DATA TO EXAMINE Block Start

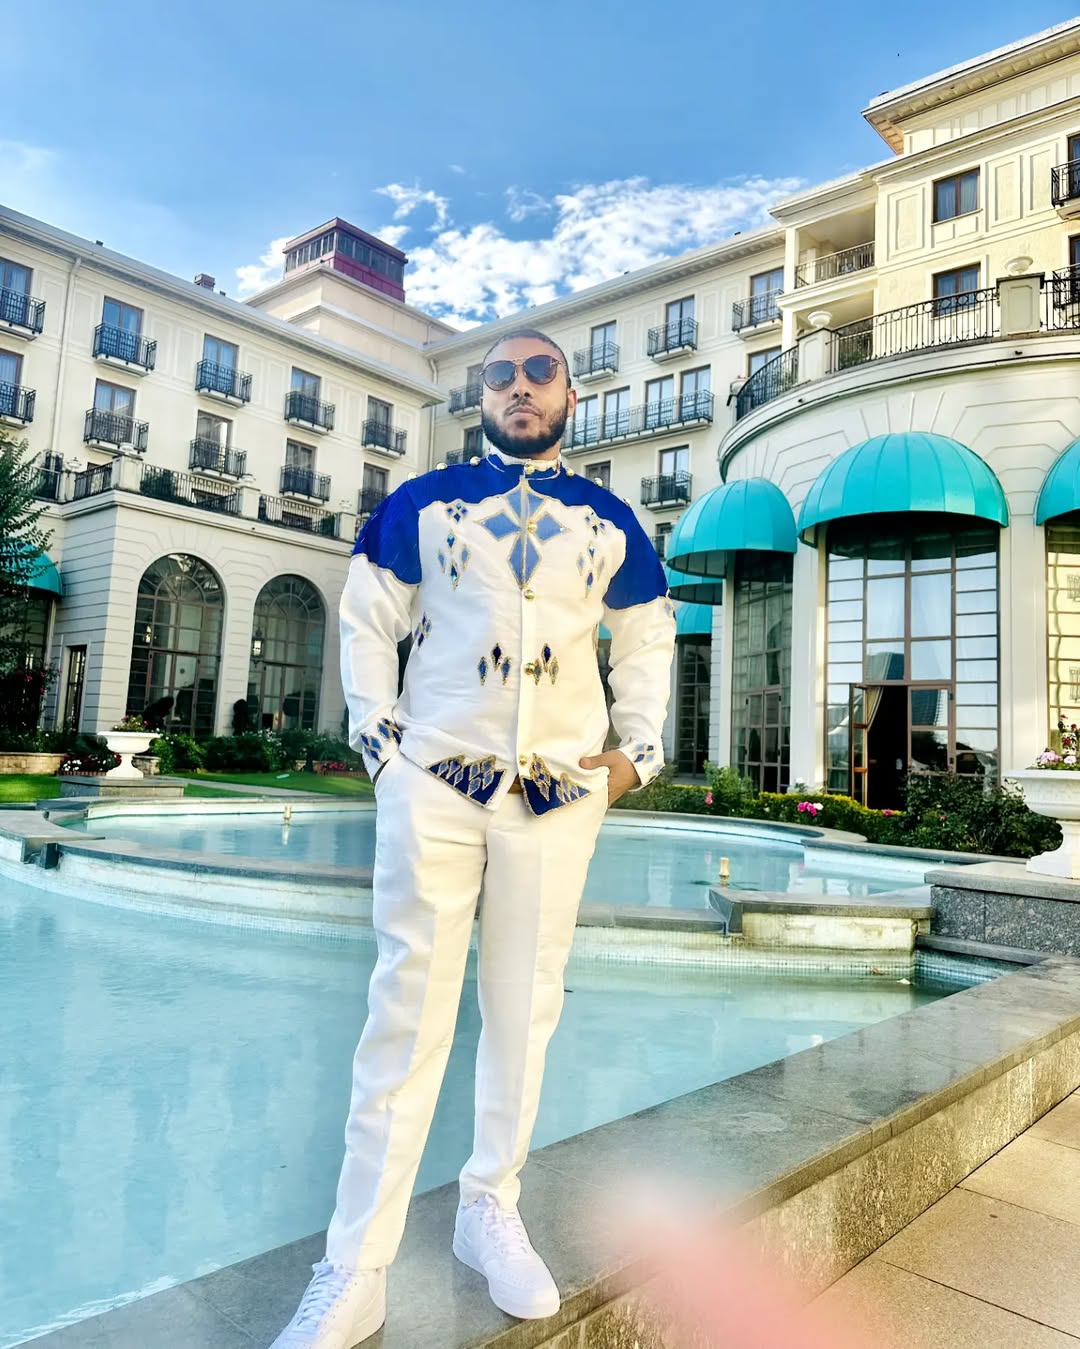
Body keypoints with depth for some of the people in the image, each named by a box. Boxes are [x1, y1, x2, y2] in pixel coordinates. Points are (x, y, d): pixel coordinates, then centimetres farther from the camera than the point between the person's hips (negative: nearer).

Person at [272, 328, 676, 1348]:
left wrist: (636, 750, 7)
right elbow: (366, 620, 10)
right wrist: (376, 736, 0)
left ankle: (491, 1210, 28)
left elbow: (647, 640, 18)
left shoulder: (608, 520, 12)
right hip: (433, 783, -1)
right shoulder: (422, 501, 8)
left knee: (525, 1004, 8)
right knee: (408, 1009, -2)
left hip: (562, 792, 2)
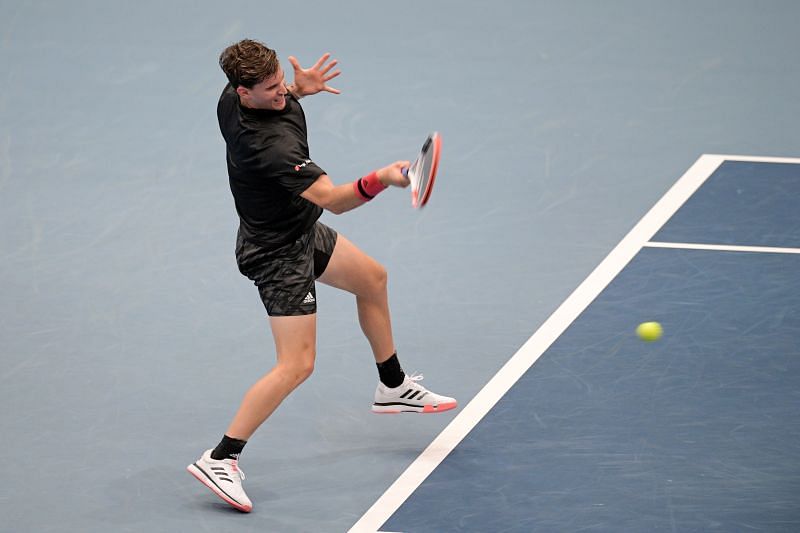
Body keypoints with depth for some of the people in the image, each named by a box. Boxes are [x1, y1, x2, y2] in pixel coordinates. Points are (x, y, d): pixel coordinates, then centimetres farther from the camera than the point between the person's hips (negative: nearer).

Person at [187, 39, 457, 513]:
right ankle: (220, 460, -9)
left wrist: (297, 89, -2)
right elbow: (334, 199, -40)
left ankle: (394, 388, 45)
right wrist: (379, 180, -56)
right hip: (279, 254, -11)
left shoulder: (232, 99, -12)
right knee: (297, 365, -14)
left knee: (372, 278, 27)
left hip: (300, 229, 11)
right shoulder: (270, 145, -38)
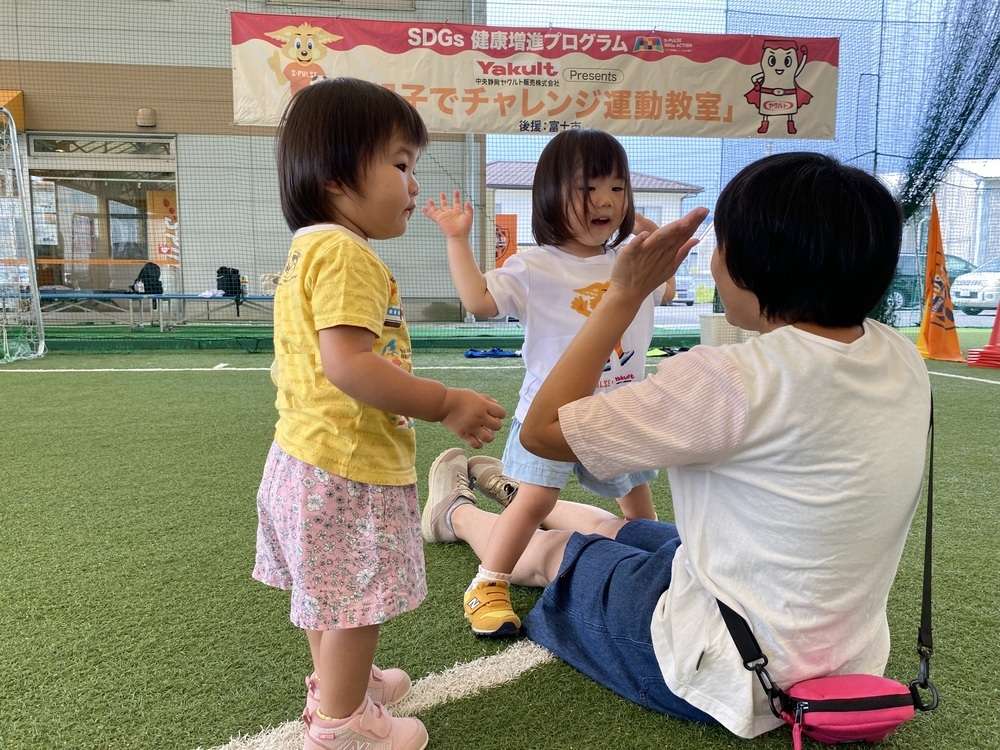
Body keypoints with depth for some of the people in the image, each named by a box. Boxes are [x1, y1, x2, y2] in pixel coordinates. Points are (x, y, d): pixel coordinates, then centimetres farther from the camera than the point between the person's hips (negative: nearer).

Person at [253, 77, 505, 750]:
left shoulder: (310, 248, 14)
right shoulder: (345, 252, -21)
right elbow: (346, 362, -31)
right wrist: (446, 404, -25)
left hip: (315, 456, 11)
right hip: (349, 466, -11)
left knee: (332, 591, 26)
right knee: (356, 598, 7)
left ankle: (335, 683, 46)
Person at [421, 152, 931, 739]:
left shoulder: (733, 381, -32)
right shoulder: (902, 358, -9)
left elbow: (542, 430, -23)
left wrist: (626, 294, -20)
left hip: (732, 674, -7)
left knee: (557, 551, 20)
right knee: (607, 527, 28)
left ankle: (457, 514, 50)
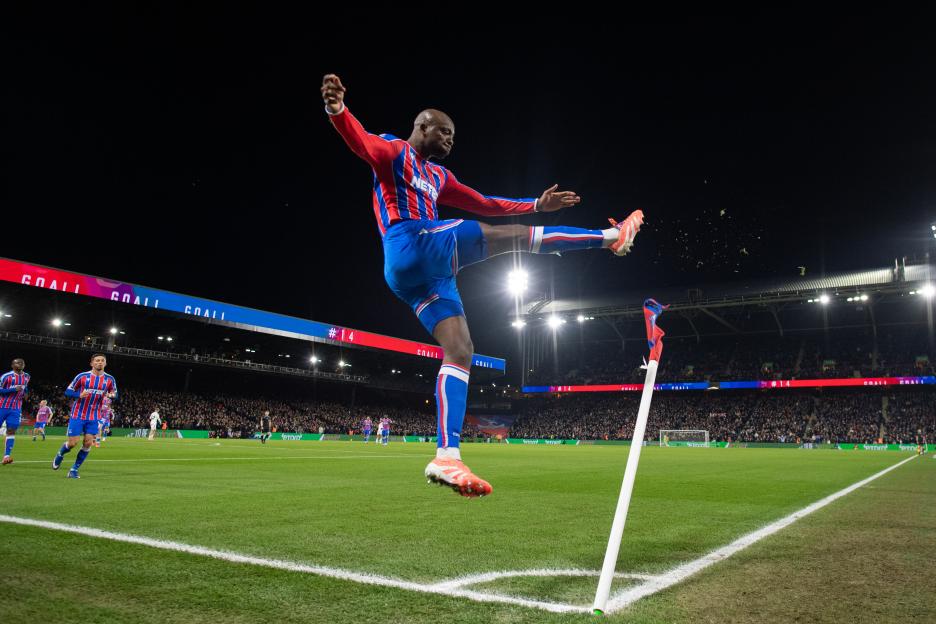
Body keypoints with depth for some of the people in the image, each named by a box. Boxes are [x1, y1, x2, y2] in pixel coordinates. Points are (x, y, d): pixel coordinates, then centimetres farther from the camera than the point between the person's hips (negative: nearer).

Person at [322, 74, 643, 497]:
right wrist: (338, 112, -37)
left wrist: (536, 205, 37)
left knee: (460, 351, -3)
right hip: (411, 247, -9)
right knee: (512, 236, -8)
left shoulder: (439, 177, 32)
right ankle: (608, 236, 3)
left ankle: (446, 457, -8)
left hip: (423, 274, 9)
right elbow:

DATA TO EXAMINE Block End

Return each entry above unchanged. Leave the pictures out.

Body keypoints with depth for some of the people in the image, each named by a box. Boxes are [x1, y1, x2, y2] in pixel coordinates. Points are (x, y, d): pixel coordinates, then centimetres farther from the camera than the point between the person's hips (negative: nearer).

Person at [272, 328, 676, 1348]:
left wrist: (636, 750, 7)
right elbow: (366, 620, 10)
right wrist: (376, 736, 0)
left ankle: (491, 1210, 28)
left elbow: (647, 640, 18)
left shoulder: (608, 520, 12)
right hip: (433, 783, -1)
right shoulder: (422, 501, 8)
left knee: (525, 1004, 8)
right knee: (408, 1009, -2)
left hip: (562, 792, 2)
Body keypoints with depth for some of the people in the image, each named by a box. Boxes are [x1, y1, x2, y2] in pixel coordinates. Points are (x, y, d): pixel coordinates, then centimetres farther from the camera than the point between the person's hips (negative: nearer).

Person at [187, 39, 457, 513]:
right ankle: (220, 460, -9)
left wrist: (297, 89, -2)
right elbow: (334, 199, -40)
left ankle: (394, 388, 45)
right wrist: (379, 180, -56)
right hip: (279, 254, -11)
left shoulder: (232, 99, -12)
right knee: (297, 365, -14)
left knee: (372, 278, 27)
left hip: (300, 229, 11)
right shoulder: (270, 145, -38)
Body keypoints with depth for some of the people in the image, each named by a box. Boxes are [x1, y1, x2, y2] in pixel coordinates. Points are (x, y, d): pixel coordinates, then centimetres farther from the camera than the point between the person's hips (negative: nearer).

Person at [253, 77, 505, 750]:
left shoulder: (310, 248, 14)
right shoulder: (345, 252, -21)
right elbow: (346, 362, -31)
right wrist: (446, 404, -25)
left hip: (315, 456, 11)
right hip: (349, 466, -11)
left knee: (332, 591, 26)
right knee: (356, 598, 7)
left ankle: (335, 683, 46)
Person at [421, 152, 931, 739]:
left shoulder: (733, 381, -32)
right shoulder: (902, 358, -9)
left elbow: (542, 430, -23)
left wrist: (626, 294, -20)
left hip: (732, 674, -7)
left knee: (557, 551, 20)
right knee: (607, 527, 28)
left ankle: (457, 514, 50)
Body keypoints with depth for some of the people in the image, each named by a box. Boxes are [x1, y1, x2, y2] in pixel coordinates. Points are (x, y, d): pixel coordinates, then centimetres farther from the camera than the point between the person's hips (negative: nearer).

Person at [322, 74, 643, 497]:
right wrist: (338, 112, -37)
left wrist: (536, 205, 37)
left knee: (460, 351, -3)
right hip: (411, 247, -9)
right knee: (512, 236, -8)
left shoulder: (439, 177, 32)
right ankle: (608, 236, 3)
left ankle: (446, 457, -8)
left hip: (423, 274, 9)
right elbow:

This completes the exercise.